Directions: Every record below must be written out exactly. Leave out the pictures.

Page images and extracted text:

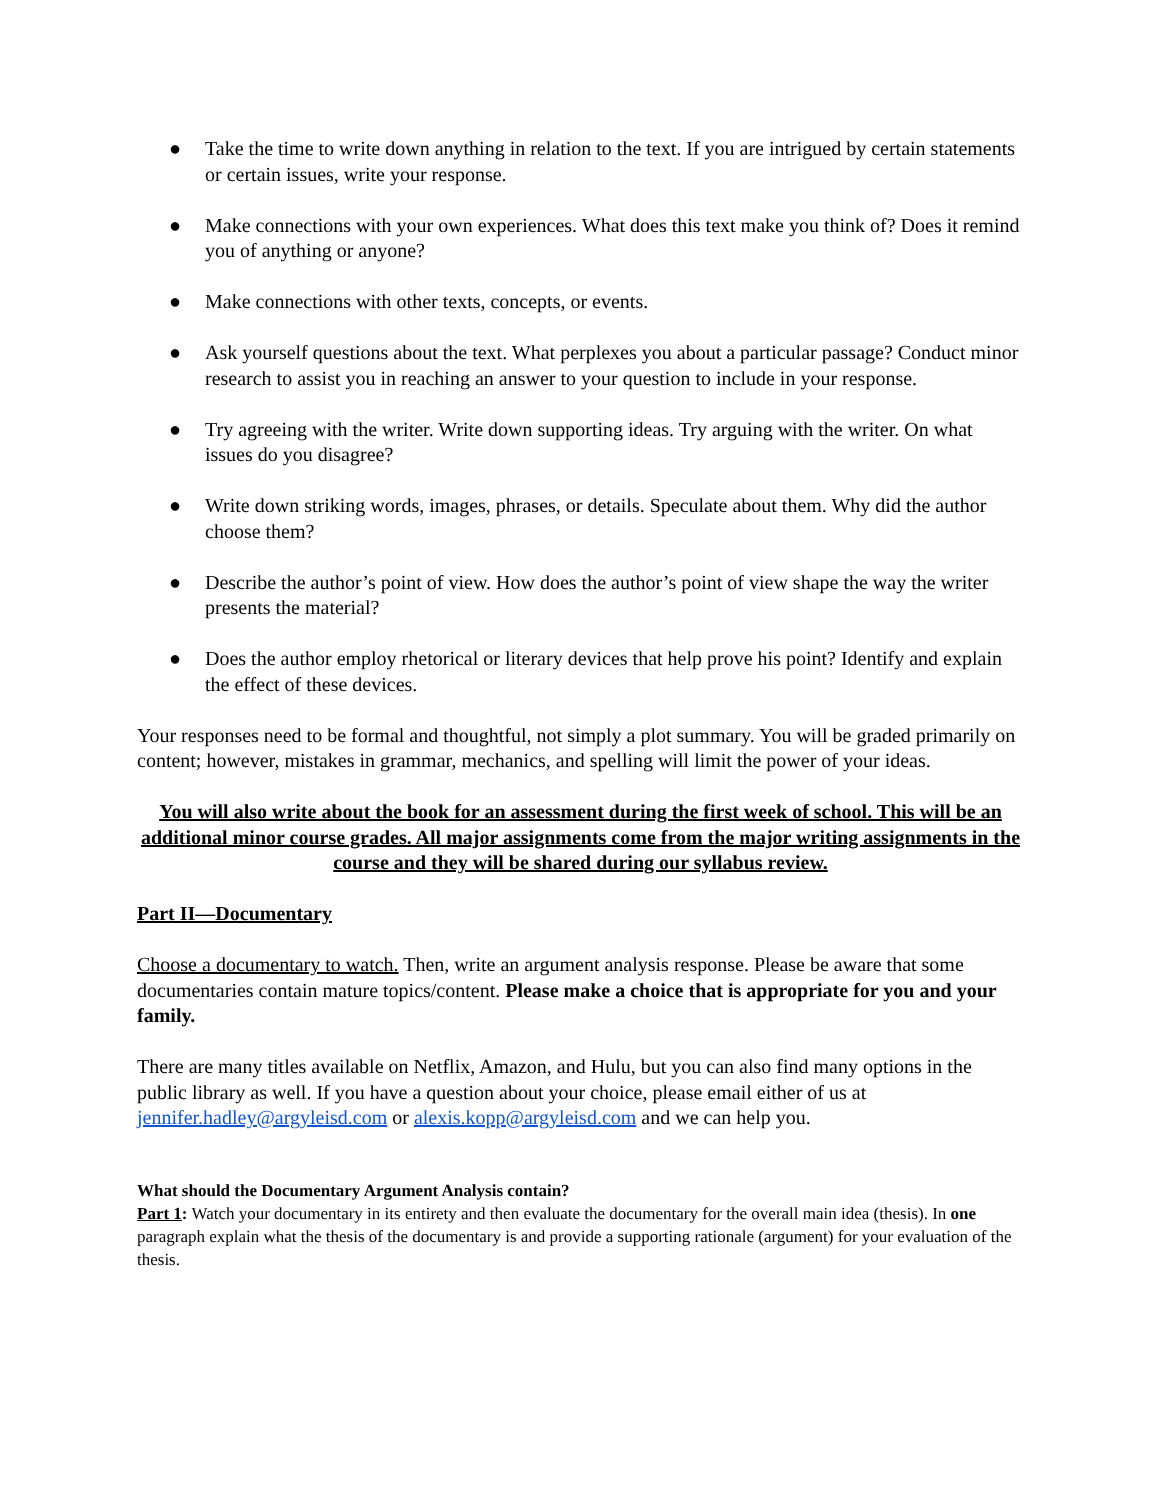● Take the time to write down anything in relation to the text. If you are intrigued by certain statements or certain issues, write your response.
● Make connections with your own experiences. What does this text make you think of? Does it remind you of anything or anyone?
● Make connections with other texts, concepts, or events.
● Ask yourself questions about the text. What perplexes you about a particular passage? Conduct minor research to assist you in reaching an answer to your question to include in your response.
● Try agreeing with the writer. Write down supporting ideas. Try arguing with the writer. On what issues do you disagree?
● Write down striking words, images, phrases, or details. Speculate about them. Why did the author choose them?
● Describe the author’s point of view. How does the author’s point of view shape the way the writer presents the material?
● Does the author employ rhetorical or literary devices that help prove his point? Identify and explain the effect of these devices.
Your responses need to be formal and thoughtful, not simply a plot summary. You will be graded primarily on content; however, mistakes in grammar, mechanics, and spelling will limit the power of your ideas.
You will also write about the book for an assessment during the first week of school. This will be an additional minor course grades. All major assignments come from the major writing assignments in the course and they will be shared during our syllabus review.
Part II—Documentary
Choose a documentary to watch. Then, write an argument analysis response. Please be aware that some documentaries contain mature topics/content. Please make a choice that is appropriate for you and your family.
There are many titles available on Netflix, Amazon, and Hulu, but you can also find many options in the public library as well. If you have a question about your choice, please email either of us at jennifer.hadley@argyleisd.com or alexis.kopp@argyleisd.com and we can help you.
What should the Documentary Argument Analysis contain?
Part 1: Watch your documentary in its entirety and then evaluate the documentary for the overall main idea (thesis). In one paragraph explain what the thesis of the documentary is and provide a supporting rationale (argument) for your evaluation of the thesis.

Response to the task:
● Take the time to write down anything in relation to the text. If you are intrigued by certain statements or certain issues, write your response.
● Make connections with your own experiences. What does this text make you think of? Does it remind you of anything or anyone?
● Make connections with other texts, concepts, or events.
● Ask yourself questions about the text. What perplexes you about a particular passage? Conduct minor research to assist you in reaching an answer to your question to include in your response.
● Try agreeing with the writer. Write down supporting ideas. Try arguing with the writer. On what issues do you disagree?
● Write down striking words, images, phrases, or details. Speculate about them. Why did the author choose them?
● Describe the author’s point of view. How does the author’s point of view shape the way the writer presents the material?
● Does the author employ rhetorical or literary devices that help prove his point? Identify and explain the effect of these devices.
Your responses need to be formal and thoughtful, not simply a plot summary. You will be graded primarily on content; however, mistakes in grammar, mechanics, and spelling will limit the power of your ideas.
You will also write about the book for an assessment during the first week of school. This will be an additional minor course grades. All major assignments come from the major writing assignments in the course and they will be shared during our syllabus review.
Part II—Documentary
Choose a documentary to watch. Then, write an argument analysis response. Please be aware that some documentaries contain mature topics/content. Please make a choice that is appropriate for you and your family.
There are many titles available on Netflix, Amazon, and Hulu, but you can also find many options in the public library as well. If you have a question about your choice, please email either of us at jennifer.hadley@argyleisd.com or alexis.kopp@argyleisd.com and we can help you.
What should the Documentary Argument Analysis contain?
Part 1: Watch your documentary in its entirety and then evaluate the documentary for the overall main idea (thesis). In one paragraph explain what the thesis of the documentary is and provide a supporting rationale (argument) for your evaluation of the thesis.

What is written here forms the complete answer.